Spieltage
Michael Eggert. Heinz Höher lächelte, als wäre nichts geschehen.
Einmal noch ließen er und sein Freund Winzlinger nachts die Gedanken blitzen. Das Heimspiel gegen den HSV am 3. März 1979 drohte auszufallen, Schnee bedeckte den Rasen, noch nie waren so viele Bundesligaspiele abgesagt worden wie im endlosen Winter 78/79. Weil seit drei Monaten alle Heimspiele ausgefallen waren, verzeichnete der VfL keine Einnahmen mehr. Wüst hatte die Januar- und Februargehälter noch nicht bezahlt. Sie mussten endlich wieder spielen, dachte Heinz Höher, nachts um vier, wach wie fast jede Trainernacht.
Andere Stadien hatten Rasenheizungen, die den Schnee schmolzen.
Wenn du von unten nicht an den Schnee rankommst, wieso taust du ihn nicht von oben auf, sagte Winzlinger.
Eine Oberrasenheizung? Winzlinger, du bist gar nicht so dumm.
Heinz Höher überlegte noch ein wenig. Am nächsten Tag eröffnete er Präsident Wüst seinen Plan. Im Garten von Oberbürgermeister Heinz Eikelbeck, einem passionierten Mitglied der Freiwilligen Feuerwehr, probten sie Höhers Einfall. Es schien zu funktionieren!

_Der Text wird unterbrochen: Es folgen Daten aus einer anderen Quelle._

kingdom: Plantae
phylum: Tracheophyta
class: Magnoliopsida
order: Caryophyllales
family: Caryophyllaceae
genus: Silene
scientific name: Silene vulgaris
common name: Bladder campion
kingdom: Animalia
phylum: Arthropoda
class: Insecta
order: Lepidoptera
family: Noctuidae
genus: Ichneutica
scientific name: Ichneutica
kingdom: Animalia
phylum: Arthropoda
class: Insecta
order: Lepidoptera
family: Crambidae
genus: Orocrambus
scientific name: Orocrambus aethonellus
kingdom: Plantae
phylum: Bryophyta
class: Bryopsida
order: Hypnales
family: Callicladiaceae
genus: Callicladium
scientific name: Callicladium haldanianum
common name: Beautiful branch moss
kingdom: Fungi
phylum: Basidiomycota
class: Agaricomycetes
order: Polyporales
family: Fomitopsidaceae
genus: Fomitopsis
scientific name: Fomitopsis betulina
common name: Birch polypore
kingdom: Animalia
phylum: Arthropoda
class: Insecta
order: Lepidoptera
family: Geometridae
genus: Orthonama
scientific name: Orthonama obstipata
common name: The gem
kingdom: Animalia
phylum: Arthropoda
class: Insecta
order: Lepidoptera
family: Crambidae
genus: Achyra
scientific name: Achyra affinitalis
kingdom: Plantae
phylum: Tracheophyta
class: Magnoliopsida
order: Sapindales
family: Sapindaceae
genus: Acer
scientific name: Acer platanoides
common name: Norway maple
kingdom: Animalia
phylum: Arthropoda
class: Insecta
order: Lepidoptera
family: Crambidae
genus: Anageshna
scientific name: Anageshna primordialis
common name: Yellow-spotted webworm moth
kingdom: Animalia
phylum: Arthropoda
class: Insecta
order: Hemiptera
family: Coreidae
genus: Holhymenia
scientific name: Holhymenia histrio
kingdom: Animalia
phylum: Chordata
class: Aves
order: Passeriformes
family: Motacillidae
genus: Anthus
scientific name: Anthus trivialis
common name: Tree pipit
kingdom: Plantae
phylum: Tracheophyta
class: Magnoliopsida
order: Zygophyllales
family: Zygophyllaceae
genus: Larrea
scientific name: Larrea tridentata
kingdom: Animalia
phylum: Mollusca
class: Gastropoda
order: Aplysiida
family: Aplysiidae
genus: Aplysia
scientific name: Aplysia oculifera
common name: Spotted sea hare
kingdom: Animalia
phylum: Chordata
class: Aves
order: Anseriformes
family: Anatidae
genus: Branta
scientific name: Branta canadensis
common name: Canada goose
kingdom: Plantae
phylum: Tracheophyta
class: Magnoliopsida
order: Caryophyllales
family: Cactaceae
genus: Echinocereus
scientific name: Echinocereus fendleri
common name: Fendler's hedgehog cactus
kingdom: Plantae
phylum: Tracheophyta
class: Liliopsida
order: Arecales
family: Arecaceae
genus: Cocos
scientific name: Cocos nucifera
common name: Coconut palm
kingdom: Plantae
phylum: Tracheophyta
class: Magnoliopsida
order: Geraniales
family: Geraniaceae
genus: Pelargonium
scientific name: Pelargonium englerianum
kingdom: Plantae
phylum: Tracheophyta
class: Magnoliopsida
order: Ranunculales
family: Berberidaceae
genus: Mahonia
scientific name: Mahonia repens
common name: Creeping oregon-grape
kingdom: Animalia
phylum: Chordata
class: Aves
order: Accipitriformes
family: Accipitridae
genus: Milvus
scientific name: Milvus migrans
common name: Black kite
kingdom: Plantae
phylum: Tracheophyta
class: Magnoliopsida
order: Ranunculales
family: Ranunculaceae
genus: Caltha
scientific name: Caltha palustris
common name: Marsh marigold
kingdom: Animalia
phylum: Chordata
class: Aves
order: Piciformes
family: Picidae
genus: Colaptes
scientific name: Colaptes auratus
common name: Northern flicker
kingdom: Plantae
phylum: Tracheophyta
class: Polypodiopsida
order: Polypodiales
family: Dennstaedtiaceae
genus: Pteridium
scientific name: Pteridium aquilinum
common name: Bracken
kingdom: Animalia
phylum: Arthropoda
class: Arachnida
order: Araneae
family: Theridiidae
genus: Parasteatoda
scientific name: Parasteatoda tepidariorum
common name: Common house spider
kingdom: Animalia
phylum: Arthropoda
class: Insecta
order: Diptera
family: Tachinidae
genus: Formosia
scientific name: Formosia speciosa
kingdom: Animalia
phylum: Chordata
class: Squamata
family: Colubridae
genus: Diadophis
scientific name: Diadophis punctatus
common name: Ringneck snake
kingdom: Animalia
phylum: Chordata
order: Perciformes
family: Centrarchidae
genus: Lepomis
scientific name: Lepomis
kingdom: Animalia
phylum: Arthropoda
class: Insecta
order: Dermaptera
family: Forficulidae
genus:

Mit zehn Feuerwehrmännern, darunter VfL-Reserveteamspieler Thomas Duschanski, verlegte Einsatzleiter Ottokar Dörr vom Tiefbauamt Hunderte Meter Feuerwehrschläuche über den Stadionrasen. Dann pumpten sie warmes Wasser hindurch. Leise schmolz der Schnee. 35000 Liter Schmelzwasser wurden abgepumpt. Der VfL gewann 2:1 gegen den Hamburger SV mit Kaltz, Keegan, Hrubesch, der auf dem Weg war, deutscher Meister zu werden. 33000 Zuschauer brachten das verzweifelt herbeigesehnte Geld in die Kassen. Heinz Höher sagte niemandem, dass es sein Coup gewesen war. Er konnte das nicht, sich selbst darstellen; wozu auch, redete er sich ein, wenn er doch sowieso schon fast weg aus Bochum war.
Zum letzten Heimspiel gegen Darmstadt 98 erschien er gar nicht mehr. Ottokar Wüst hatte ihm drei Tage Pfingstferien gewährt. Heinz Höher wollte sich bei einem potenziellen neuen Verein umsehen. »Ist er in Duisburg?«, fragte Franz Borner. »Vermutlich war er bei Twente Enschede«, schrieb Manni Jüttner. Heinz Höher sah sich ein Training und ein Spiel vom sicheren Bundesligaaufsteiger 1860 München an. Er hatte sich mit Bart, Brille und Hut verkleidet, damit ihn niemand erkannte.
In Bochum riefen die Fans im Angesicht des müden Spiels gegen Darmstadt am 2. Juni 1979 noch einmal »Höher raus!«, obwohl er gar nicht anwesend und doch schon raus war. Rudi Mayer, der Mannschaftsarzt im schwarzen Ledermantel, suchte die Nähe von Heinz Formann. Bei Verletzungen von Spielern hatte Mayer jahrelang nur zwei Leute informiert: den Trainer Höher und den Journalisten Formann. »Sieben Jahre«, sagte Mayer. »Da muss doch mehr geblieben sein als die Asche, die man aus der Hand in den Wind bläst.«
Nach zwei Monaten des Suchens und Sondierens blieben Heinz Höher zwei konkrete Angebote, von 1860 München und seinem ersten Bundesligaklub, dem Meidericher SV, der seit 1967 MSV Duisburg hieß. Die Stadt Duisburg hatte gut eine halbe Million Mark Schulden getilgt und durfte sich dafür in den Vereinsnamen drängen.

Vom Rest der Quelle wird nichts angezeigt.